Le professeur Nicolas Isambert, chef du service d’oncologie médicale, revient sur la mobilisation de l’ensemble de son équipe qui a permis que la prise en charge des patients soit assurée pendant la crise sanitaire.
Le pôle régional de cancérologie du CHU de Poitiers a poursuivi son activité pendant la crise sanitaire. A-t-il dû adapter son fonctionnement pour cela ?
En effet, nous avons continué notre activité pendant cette période et pour cela nous avons adapté notre organisation. Nous nous sommes réorganisés sur trois points principaux. Nous avons, tout d’abord, adapté les traitements des patients pour réduire la fréquence de venue des patients notamment en hôpital de jour. Les schémas thérapeutiques hebdomadaires ont été remplacés par des schémas toutes les trois semaines lorsque cela était possible et sans impact sur le pronostic de la maladie.
Lorsque cela était faisable, nous sommes également passés à des thérapies sous formes orales. Pour tous les autres patients, nous avons maintenu les traitements habituels. Avec ce passage à des schémas thérapeutiques toutes les trois semaines, nous avons connu une petite baisse d’activité en hôpital de jour. Mais rapidement, elle est revenue à son niveau habituel.
Le second point de notre organisation a consisté à sanctuariser le pôle régional de cancérologie. C’est d’ailleurs l’un des rares services du CHU à l’avoir été. Il s’agissait de ne pas faire venir à l’hôpital les patients potentiellement infectés par la covid. Si le traitement n’était pas urgent, il était repoussé de 15 jours pour que nous soyons certains que les malades ne manifestent pas d’autres signes.

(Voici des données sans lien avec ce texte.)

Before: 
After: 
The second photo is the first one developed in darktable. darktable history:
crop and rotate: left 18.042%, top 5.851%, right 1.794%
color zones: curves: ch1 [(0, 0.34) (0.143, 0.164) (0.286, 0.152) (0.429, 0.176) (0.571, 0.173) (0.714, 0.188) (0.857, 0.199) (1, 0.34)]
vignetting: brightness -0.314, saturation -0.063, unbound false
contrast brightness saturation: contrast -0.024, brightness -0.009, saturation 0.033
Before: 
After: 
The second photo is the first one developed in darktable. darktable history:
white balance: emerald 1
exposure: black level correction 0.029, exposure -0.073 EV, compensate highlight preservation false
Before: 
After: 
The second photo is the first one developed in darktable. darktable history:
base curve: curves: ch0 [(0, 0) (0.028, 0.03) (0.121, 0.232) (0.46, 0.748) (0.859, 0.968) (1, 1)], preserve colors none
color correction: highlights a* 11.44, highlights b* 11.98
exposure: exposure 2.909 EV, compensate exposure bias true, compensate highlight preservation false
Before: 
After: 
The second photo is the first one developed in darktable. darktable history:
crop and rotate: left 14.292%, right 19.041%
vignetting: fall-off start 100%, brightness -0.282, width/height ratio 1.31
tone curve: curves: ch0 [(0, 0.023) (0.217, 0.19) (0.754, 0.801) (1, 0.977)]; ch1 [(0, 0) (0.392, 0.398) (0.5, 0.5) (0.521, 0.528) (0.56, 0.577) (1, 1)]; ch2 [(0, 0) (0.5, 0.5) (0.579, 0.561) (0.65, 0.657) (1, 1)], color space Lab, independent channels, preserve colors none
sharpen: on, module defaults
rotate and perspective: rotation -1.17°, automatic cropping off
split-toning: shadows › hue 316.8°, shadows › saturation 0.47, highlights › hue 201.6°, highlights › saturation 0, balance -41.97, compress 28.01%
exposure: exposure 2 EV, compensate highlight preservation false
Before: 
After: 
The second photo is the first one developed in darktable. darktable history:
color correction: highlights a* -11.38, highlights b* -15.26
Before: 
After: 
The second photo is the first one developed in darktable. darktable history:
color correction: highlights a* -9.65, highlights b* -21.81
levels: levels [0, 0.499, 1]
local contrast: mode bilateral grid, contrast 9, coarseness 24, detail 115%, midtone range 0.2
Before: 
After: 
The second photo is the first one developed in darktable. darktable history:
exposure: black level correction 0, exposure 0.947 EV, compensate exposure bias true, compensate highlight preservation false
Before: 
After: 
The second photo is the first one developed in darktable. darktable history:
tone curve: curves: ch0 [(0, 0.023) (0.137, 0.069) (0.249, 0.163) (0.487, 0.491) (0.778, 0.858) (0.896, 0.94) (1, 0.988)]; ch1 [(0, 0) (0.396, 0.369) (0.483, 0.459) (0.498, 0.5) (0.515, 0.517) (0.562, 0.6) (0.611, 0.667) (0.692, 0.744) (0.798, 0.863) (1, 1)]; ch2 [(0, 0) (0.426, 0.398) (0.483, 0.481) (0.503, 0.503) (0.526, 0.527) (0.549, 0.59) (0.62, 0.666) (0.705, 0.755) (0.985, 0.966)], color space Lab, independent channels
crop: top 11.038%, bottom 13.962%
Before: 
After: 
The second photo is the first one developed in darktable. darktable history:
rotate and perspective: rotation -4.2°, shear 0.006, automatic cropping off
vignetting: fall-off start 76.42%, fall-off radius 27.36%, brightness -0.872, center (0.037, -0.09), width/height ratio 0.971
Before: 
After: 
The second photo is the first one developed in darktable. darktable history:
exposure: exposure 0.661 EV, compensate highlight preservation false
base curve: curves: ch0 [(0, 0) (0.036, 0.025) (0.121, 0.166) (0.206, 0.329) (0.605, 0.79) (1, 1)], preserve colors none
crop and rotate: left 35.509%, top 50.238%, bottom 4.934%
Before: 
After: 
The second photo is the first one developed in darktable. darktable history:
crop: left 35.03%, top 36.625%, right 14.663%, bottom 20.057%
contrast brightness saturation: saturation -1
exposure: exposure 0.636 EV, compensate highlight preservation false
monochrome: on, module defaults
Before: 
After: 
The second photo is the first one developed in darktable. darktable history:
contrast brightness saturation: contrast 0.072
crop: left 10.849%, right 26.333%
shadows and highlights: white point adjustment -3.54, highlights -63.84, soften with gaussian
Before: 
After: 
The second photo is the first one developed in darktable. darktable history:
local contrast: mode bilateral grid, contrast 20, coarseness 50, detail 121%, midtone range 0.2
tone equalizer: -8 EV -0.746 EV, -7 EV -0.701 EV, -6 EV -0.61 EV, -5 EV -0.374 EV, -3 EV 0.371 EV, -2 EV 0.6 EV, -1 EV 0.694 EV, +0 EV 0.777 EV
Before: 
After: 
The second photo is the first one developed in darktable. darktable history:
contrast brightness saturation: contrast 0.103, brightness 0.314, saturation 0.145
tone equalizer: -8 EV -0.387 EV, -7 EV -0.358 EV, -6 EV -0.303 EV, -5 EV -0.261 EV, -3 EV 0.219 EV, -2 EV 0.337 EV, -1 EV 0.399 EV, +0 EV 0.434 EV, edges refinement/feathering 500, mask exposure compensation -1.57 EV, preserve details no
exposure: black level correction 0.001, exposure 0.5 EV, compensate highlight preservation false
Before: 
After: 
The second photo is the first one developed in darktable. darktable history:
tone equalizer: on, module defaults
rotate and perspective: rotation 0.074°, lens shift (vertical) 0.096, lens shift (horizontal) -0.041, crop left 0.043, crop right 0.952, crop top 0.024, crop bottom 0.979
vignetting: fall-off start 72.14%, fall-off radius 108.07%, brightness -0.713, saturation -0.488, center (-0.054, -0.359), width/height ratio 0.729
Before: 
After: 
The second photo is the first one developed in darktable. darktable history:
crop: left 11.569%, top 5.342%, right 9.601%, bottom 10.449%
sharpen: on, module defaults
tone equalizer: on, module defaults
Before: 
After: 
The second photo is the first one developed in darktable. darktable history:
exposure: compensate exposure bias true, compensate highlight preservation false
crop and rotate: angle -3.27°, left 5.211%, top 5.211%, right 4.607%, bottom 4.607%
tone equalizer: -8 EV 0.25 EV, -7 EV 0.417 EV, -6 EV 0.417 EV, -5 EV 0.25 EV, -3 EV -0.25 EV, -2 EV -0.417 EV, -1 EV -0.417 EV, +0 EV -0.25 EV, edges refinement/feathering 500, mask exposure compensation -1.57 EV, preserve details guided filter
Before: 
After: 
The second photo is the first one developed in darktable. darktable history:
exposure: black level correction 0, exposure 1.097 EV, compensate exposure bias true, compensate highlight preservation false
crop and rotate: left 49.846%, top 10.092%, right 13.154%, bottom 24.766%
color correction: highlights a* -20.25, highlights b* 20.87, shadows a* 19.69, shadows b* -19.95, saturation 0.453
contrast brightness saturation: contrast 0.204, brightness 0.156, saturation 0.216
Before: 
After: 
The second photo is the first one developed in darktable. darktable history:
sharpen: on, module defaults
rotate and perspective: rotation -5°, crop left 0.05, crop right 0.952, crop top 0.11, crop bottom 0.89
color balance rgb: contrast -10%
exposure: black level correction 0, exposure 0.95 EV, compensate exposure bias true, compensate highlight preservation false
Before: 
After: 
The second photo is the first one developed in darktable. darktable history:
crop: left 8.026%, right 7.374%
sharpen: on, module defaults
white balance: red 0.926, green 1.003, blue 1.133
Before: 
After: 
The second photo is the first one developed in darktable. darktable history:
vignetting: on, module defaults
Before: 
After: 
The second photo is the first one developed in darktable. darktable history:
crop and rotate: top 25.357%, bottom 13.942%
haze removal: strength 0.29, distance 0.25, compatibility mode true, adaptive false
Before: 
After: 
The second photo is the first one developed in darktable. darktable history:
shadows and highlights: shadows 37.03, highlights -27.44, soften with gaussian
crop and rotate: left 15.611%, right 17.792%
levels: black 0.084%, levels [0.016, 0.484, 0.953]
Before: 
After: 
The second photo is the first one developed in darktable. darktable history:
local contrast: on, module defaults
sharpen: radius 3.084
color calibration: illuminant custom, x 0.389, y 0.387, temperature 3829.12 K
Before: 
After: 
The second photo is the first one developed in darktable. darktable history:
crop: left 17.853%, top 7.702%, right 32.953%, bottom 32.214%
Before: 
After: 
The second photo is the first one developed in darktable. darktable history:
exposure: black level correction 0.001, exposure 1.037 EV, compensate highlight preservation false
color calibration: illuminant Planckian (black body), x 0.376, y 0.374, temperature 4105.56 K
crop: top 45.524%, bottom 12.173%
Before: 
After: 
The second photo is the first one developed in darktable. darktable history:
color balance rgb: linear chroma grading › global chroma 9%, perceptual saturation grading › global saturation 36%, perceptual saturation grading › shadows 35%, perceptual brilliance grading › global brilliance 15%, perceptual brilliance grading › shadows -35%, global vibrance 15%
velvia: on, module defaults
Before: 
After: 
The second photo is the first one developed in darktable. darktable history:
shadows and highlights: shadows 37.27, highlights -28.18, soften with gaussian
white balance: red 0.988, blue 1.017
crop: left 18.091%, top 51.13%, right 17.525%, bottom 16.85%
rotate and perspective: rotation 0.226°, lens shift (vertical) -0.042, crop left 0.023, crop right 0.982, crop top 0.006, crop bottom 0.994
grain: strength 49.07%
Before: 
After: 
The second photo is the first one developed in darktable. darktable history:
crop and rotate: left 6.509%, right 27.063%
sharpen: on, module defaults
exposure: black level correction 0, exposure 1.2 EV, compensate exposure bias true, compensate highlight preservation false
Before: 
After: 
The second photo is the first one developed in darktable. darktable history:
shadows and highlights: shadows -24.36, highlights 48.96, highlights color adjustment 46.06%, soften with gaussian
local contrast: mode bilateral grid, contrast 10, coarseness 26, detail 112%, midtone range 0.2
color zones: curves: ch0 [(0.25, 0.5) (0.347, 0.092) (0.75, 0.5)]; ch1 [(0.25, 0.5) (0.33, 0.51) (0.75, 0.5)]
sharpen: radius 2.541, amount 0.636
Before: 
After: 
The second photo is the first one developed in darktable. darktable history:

Le dernier point de notre réorganisation a été l’utilisation de la télémédecine pour assurer les consultations de surveillance. Cela a très bien fonctionné, aussi nous menons une réflexion pour poursuivre nos consultations grâce à cet outil. Il n’est toutefois par adaptable aux patients en prise en charge initiale.
Une étude récente a montré que les patients suivant une thérapie étaient hautement à risque. Que pouvez-vous en dire ? Quelles mesures ont été mises en place au pôle régional de cancérologie pour protéger ces patients ?
C’est tout à fait vrai et c’est pour cela que nous avons pris en compte ce paramètre dans la prise en charge de nos patients. Mais après, ce qui a été évalué, c’est la balance entre les bénéfices et les risques, entre prendre le risque d’être infecté et les risques intrinsèques à la maladie. La prise en charge reposait sur la décision individuelle de chaque médecin. Nous avons essayé de repousser les schémas thérapeutiques quand cela était possible. Nous avons eu la chance à Poitiers de ne pas être été très touché par l’épidémie comme cela a été le cas en Ile-de-France et dans le Grand-Est. Nous avons échappé à l’afflux massif de patients atteints par la covid.
Vous avez pratiqué des nouvelles approches thérapeutiques ?
Nous avons appliqué dans la mesure du possible les recommandations nationales émises par différents groupes coopératifs concernant la prise en charge des patients pendant cette crise sanitaire. Celles-ci avaient pour objectif de passer le cap d’une situation potentiellement critique pour nos patients. Ces recommandations étaient à adapter au type et au stade de la maladie. Les nouvelles approches concernaient par exemple le passage des schémas thérapeutiques hebdomadaires à des schémas toutes les trois semaines dont j’ai parlé plus tôt. Mais nous allons revenir aux schémas antérieurement utilisés.
Comment s’est passée concrètement cette période de crise sanitaire au sein du pôle régional de cancérologie ?
Nous avons eu la chance de pouvoir nous préparer et d’anticiper les choses. Nous nous sommes organisés en conséquence. Comme nous n’avons pas été très impacté par l’épidémie, tout s’est bien passé. Cela est dû avant tout à la mobilisation et à l’implication de toute l’équipe du pôle que je tiens à remercier ici.
Beaucoup craignent une surmortalité due au retard de diagnostic et de prise en charge des patients pendant cette crise. Et vous ?
Honnêtement, je n’ai pas eu cette impression. Comme nous avons été très peu touché par l’épidémie, nous avons continué notre prise en charge habituelle. Dans mes spécialités telle que la sénologie, je n’ai pas constaté ce phénomène. Nous avons maintenu l’activité de prise en charge initiale. Il y a eu probablement des patients qui ne sont pas venus se faire diagnostiquer, qui ont repoussé leur coloscopie ou mammographie. Mais nous verrons les effets de cela avec un décalage.